楊佑雖然對他們鋪排的作風有些不喜,但也不會在壽宴上當場指出,只是淡淡地笑著說,“是嗎,朕可要好好看看。”
“陛下賜給祖父的日月連枝青玉如意,祖父感恩不盡,已讓玨弟藏于寶匣,供在了祠堂里。”
楊佑點頭,有些不好意思地說道:“崔相一片丹心日月可鑒,朕不過賞了些凡俗之物,怎能得崔相如此垂愛?”
崔琰正和他說些場面話,正當這時,一行人已走到了正廳,崔琰躬身道:“恭迎陛下。”
堂前幾乎聚集了朝內有名有姓的官員,按照官階和年齒依次坐好,聞言都起身跪地,長呼萬歲。
楊佑實在是覺得這禮數有些煩了,若不是禮部說有損君威,不讓他刪減繁禮,他定是要第一個減掉這時不時就下跪磕頭的禮節。
“眾愛卿免禮平身。”楊佑說著親自上前扶起了崔和,“今日是崔相的壽宴,但聽崔相才是。”

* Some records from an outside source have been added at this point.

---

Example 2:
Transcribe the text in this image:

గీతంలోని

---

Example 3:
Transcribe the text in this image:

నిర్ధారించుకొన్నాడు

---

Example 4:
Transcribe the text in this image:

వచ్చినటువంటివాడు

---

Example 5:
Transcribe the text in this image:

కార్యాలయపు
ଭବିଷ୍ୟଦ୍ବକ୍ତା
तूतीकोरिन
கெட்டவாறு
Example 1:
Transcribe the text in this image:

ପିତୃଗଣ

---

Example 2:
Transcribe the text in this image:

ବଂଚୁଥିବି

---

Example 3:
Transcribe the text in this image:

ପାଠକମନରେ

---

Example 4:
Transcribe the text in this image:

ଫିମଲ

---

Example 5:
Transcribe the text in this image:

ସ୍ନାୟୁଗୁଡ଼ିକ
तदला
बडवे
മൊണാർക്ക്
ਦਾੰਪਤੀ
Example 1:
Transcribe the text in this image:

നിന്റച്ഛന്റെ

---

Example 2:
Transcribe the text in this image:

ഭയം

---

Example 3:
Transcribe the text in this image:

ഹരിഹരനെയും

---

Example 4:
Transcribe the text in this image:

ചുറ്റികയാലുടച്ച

崔和須發全白,臉上的肉松弛下垂,仍舊能從骨相中看出當年的英姿,相比他年輕時也是如崔琰兄弟一般風流的兒郎。
他笑得和藹,“陛下駕臨,實乃臣三生有幸。陛下請上座。”
楊佑和他相互虛扶著,一路走到了正坐上,雖然是崔和的壽宴,但坐上座的仍然是楊佑。
百官舉觴,共祝南山。
崔琰當場作了一首長壽賦,洋洋灑灑,引得眾人驚嘆不已。崔和眼底亦是十分欣慰。
崔玨不會寫詩作文,只好舞劍,月下舞劍,銀光翩躚,英姿颯爽。
楊佑忍不住想起了楊遇春,按照腳程來算,他今日已經出了廣武關,關外哭寒,雖說是為國鎮關,但要忍受關外惡劣的環境,卻也令人心憂。
酒過一巡,該祝壽的也說完了,崔琰叫上戲班上臺表演。
他們有心,都找的是歌頌賢君良臣的戲,唱腔華麗婉轉,楊佑聽了也跟著叫好鼓掌。見皇帝貴人心悅,各路人馬表演得更為賣力。
楊佑一邊和崔和攀談,一邊看著府里宴會的歌舞升平,眼睛瞟過席間,看見楊玄在被人押著喝酒,臉紅耳赤又不敢推辭,楊佑不由得輕笑,將他叫了過來。
“你父王沒來?”楊佑問。
楊玄乖乖地站在他手邊,回答道:“父王腿腳有疾,不能出行,便派我前來為崔相祝壽。”
楊佑笑著捏了捏他的手臂,“許久不見,又壯實了不少。”
楊玄點頭,“哥哥前日寄來信件,言說邊關諸事,玄也想日后報效家國,故而今日開始習劍。”
“有這心是好事。”楊佑欣慰地說。
臺上咿呀唱得正酣,是一出郎才女貌的好戲,男子為大將軍,同青梅竹馬終于團聚,共結婚姻。兩人唱著往前走,逐漸走到了戲臺邊上,下面坐著的正是崔和和楊佑。